→ Problem to work on: Word for word, reproduce the records that follow.

→ Record excerpts:
=== Begin Enclosure ===

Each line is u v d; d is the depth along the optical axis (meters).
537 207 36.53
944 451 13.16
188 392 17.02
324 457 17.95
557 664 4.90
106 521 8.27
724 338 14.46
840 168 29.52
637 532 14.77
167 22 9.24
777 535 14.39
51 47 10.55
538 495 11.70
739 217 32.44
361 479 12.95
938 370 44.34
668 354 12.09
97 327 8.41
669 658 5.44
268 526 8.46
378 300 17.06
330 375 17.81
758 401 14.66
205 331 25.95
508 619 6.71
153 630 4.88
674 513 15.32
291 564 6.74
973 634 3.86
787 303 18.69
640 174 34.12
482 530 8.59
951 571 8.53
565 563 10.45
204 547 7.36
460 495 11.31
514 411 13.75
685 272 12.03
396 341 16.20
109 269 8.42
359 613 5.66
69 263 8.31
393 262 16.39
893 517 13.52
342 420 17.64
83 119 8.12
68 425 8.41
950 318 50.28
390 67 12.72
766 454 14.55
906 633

=== End Enclosure ===

→ Written answer:
Each line is u v d; d is the depth along the optical axis (meters).
537 207 36.53
944 451 13.16
188 392 17.02
324 457 17.95
557 664 4.90
106 521 8.27
724 338 14.46
840 168 29.52
637 532 14.77
167 22 9.24
777 535 14.39
51 47 10.55
538 495 11.70
739 217 32.44
361 479 12.95
938 370 44.34
668 354 12.09
97 327 8.41
669 658 5.44
268 526 8.46
378 300 17.06
330 375 17.81
758 401 14.66
205 331 25.95
508 619 6.71
153 630 4.88
674 513 15.32
291 564 6.74
973 634 3.86
787 303 18.69
640 174 34.12
482 530 8.59
951 571 8.53
565 563 10.45
204 547 7.36
460 495 11.31
514 411 13.75
685 272 12.03
396 341 16.20
109 269 8.42
359 613 5.66
69 263 8.31
393 262 16.39
893 517 13.52
342 420 17.64
83 119 8.12
68 425 8.41
950 318 50.28
390 67 12.72
766 454 14.55
906 633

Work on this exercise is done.